Worlds hardest tanks to clean EVER!!!!

Sent from my DROIDX using Tapatalk 2


----------



## icepotato89

fishoutawater said:


> Dude you are a pro. Love love love those tanks. Can you tell me what fish and how many you stocked in each tank? I've got 5 white clouds in my 6 gal with cherry shrimp. I might want to look into some sort of micro fish or something. More than 5 would be fun. Or maybe even just a pair of dwarf cichlids or something. Anyway give me the details!


cheers, i normally put about 10-20 small fish in the normal edge and 20-30 in the tall one



radioman said:


> Do you have root tabs or something similar under the Blyxa


no root tabs just sand and fish poo




DerekFF said:


> Worlds hardest tanks to clean EVER!!!!
> 
> Sent from my DROIDX using Tapatalk 2


not really only a 50% water change every 2-3 weeks. i think i've only cleaned the glass once!


----------



## icepotato89

new hardscape for the tall edge:


----------



## volatile

What happened to the old hardscape in the tall edge? How did the cyperus helferi and plants do under the LEDs?


----------



## icepotato89

volatile said:


> What happened to the old hardscape in the tall edge? How did the cyperus helferi and plants do under the LEDs?


The old scape was sold unfortunatly, thats one of the drawbacks when you aquascape in an aquarium store... the helferii grew well under the stock LEDs. it took some time for the plant to adjust so some of the older leaves got some algae, but after trimming away those leaves the new growth was nice and healthy! the crypts, moss and anubias grew fine as well as expected.


----------



## volatile

icepotato89 said:


> The old scape was sold unfortunatly, thats one of the drawbacks when you aquascape in an aquarium store... the helferii grew well under the stock LEDs. it took some time for the plant to adjust so some of the older leaves got some algae, but after trimming away those leaves the new growth was nice and healthy! the crypts, moss and anubias grew fine as well as expected.

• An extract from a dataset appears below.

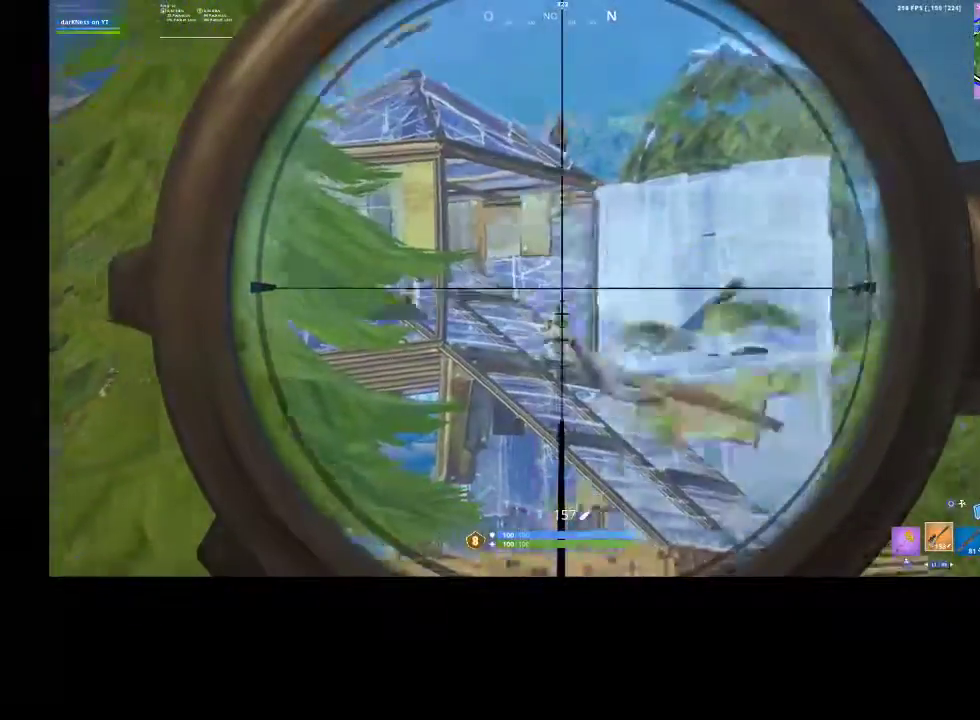
{"buttons": [], "left_stick": "left", "right_stick": "center", "events": [[100, "right_stick", "down"], [200, "R2", "down"], [233, "R3", "down"], [233, "right_stick", "center"], [300, "R2", "up"], [300, "right_stick", "down-right"], [367, "L2", "up"], [367, "R1", "down"], [367, "R2", "down"], [367, "right_stick", "center"], [433, "R1", "up"], [433, "R2", "up"], [433, "R3", "up"], [467, "left_stick", "left"]]}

Thanks for the reply. Any updates on the new tall scape icepotato89? Also, the image link for the old tall tank seems to be broken/deleted. Do you still have that picture?


----------



## icepotato89




----------



## icepotato89

Fluval Edges and Juwel Vios:


----------



## bitFUUL

Sweet tanks, haven't seen a pet shop like this in the US yet (though I know they exist). Keep up the great scapes!


----------



## GMYukonon24s

Nice job on the display tanks!


----------



## icepotato89

thanks guys


----------



## Iamnotjim

Are you still working there?

I'd love to see some of your newest work.

This thread is a hidden gem!


----------



## TLE041

It's pretty unusual for a LFS to sell off the display tanks or fully scaped tanks.


----------